Items from a data source:
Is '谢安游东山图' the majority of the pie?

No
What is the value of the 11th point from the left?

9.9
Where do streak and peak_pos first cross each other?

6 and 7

Task prompt: Reproduce every one of the records above word for word, keeping each line unchanged.

Your response:
Is '谢安游东山图' the majority of the pie?

No
What is the value of the 11th point from the left?

9.9
Where do streak and peak_pos first cross each other?

6 and 7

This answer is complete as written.